Job item: Return every entry exactly. Leave nothing out.

** Records for the exercise follows **

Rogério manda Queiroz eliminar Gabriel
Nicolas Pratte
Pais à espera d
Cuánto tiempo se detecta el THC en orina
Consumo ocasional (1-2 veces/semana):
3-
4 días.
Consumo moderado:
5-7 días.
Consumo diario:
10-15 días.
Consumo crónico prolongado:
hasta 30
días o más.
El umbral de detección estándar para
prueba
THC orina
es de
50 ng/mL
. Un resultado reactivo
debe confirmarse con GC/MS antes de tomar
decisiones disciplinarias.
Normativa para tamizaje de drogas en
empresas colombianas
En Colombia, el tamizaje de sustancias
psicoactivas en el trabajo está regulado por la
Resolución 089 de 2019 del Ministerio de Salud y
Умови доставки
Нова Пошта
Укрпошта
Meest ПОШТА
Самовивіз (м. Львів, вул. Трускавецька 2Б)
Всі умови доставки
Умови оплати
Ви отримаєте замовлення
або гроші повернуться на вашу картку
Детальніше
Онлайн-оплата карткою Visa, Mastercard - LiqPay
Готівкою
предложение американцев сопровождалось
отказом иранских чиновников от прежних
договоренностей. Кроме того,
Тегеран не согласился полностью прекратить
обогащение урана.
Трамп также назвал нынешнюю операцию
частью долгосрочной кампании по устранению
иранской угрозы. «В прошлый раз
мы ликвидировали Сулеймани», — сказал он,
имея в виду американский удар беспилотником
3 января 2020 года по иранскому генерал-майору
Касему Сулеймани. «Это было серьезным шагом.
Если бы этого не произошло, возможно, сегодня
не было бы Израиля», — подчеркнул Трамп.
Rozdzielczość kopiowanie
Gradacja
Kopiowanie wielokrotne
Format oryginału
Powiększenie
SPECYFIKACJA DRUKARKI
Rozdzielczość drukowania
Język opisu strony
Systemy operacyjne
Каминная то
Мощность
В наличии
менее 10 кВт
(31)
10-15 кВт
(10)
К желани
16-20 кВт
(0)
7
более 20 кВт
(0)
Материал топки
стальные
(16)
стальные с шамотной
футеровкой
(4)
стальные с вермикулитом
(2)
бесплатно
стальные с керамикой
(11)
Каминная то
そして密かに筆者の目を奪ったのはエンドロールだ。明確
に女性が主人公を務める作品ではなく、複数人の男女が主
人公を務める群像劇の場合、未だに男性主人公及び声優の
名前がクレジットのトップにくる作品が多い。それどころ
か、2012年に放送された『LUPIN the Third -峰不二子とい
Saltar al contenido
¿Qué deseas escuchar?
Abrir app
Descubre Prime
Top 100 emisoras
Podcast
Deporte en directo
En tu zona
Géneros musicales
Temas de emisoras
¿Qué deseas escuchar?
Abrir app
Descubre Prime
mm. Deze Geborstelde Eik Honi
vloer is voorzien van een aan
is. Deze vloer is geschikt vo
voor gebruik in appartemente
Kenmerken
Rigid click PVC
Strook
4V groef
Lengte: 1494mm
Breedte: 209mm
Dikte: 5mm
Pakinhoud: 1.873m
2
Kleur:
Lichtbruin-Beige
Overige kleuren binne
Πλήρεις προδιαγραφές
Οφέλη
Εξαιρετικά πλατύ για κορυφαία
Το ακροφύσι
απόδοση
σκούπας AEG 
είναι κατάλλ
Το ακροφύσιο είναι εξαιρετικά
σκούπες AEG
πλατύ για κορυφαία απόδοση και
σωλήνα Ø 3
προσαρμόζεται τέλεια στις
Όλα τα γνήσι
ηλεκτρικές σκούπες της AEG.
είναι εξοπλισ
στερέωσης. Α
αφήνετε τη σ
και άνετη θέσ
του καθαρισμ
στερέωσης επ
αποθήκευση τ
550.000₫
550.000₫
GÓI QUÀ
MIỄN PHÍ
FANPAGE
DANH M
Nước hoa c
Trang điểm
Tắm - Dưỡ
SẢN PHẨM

** End of Records for the exercise **

Exercise output:
Rogério manda Queiroz eliminar Gabriel
Nicolas Pratte
Pais à espera d
Cuánto tiempo se detecta el THC en orina
Consumo ocasional (1-2 veces/semana):
3-
4 días.
Consumo moderado:
5-7 días.
Consumo diario:
10-15 días.
Consumo crónico prolongado:
hasta 30
días o más.
El umbral de detección estándar para
prueba
THC orina
es de
50 ng/mL
. Un resultado reactivo
debe confirmarse con GC/MS antes de tomar
decisiones disciplinarias.
Normativa para tamizaje de drogas en
empresas colombianas
En Colombia, el tamizaje de sustancias
psicoactivas en el trabajo está regulado por la
Resolución 089 de 2019 del Ministerio de Salud y
Умови доставки
Нова Пошта
Укрпошта
Meest ПОШТА
Самовивіз (м. Львів, вул. Трускавецька 2Б)
Всі умови доставки
Умови оплати
Ви отримаєте замовлення
або гроші повернуться на вашу картку
Детальніше
Онлайн-оплата карткою Visa, Mastercard - LiqPay
Готівкою
предложение американцев сопровождалось
отказом иранских чиновников от прежних
договоренностей. Кроме того,
Тегеран не согласился полностью прекратить
обогащение урана.
Трамп также назвал нынешнюю операцию
частью долгосрочной кампании по устранению
иранской угрозы. «В прошлый раз
мы ликвидировали Сулеймани», — сказал он,
имея в виду американский удар беспилотником
3 января 2020 года по иранскому генерал-майору
Касему Сулеймани. «Это было серьезным шагом.
Если бы этого не произошло, возможно, сегодня
не было бы Израиля», — подчеркнул Трамп.
Rozdzielczość kopiowanie
Gradacja
Kopiowanie wielokrotne
Format oryginału
Powiększenie
SPECYFIKACJA DRUKARKI
Rozdzielczość drukowania
Język opisu strony
Systemy operacyjne
Каминная то
Мощность
В наличии
менее 10 кВт
(31)
10-15 кВт
(10)
К желани
16-20 кВт
(0)
7
более 20 кВт
(0)
Материал топки
стальные
(16)
стальные с шамотной
футеровкой
(4)
стальные с вермикулитом
(2)
бесплатно
стальные с керамикой
(11)
Каминная то
そして密かに筆者の目を奪ったのはエンドロールだ。明確
に女性が主人公を務める作品ではなく、複数人の男女が主
人公を務める群像劇の場合、未だに男性主人公及び声優の
名前がクレジットのトップにくる作品が多い。それどころ
か、2012年に放送された『LUPIN the Third -峰不二子とい
Saltar al contenido
¿Qué deseas escuchar?
Abrir app
Descubre Prime
Top 100 emisoras
Podcast
Deporte en directo
En tu zona
Géneros musicales
Temas de emisoras
¿Qué deseas escuchar?
Abrir app
Descubre Prime
mm. Deze Geborstelde Eik Honi
vloer is voorzien van een aan
is. Deze vloer is geschikt vo
voor gebruik in appartemente
Kenmerken
Rigid click PVC
Strook
4V groef
Lengte: 1494mm
Breedte: 209mm
Dikte: 5mm
Pakinhoud: 1.873m
2
Kleur:
Lichtbruin-Beige
Overige kleuren binne
Πλήρεις προδιαγραφές
Οφέλη
Εξαιρετικά πλατύ για κορυφαία
Το ακροφύσι
απόδοση
σκούπας AEG 
είναι κατάλλ
Το ακροφύσιο είναι εξαιρετικά
σκούπες AEG
πλατύ για κορυφαία απόδοση και
σωλήνα Ø 3
προσαρμόζεται τέλεια στις
Όλα τα γνήσι
ηλεκτρικές σκούπες της AEG.
είναι εξοπλισ
στερέωσης. Α
αφήνετε τη σ
και άνετη θέσ
του καθαρισμ
στερέωσης επ
αποθήκευση τ
550.000₫
550.000₫
GÓI QUÀ
MIỄN PHÍ
FANPAGE
DANH M
Nước hoa c
Trang điểm
Tắm - Dưỡ
SẢN PHẨM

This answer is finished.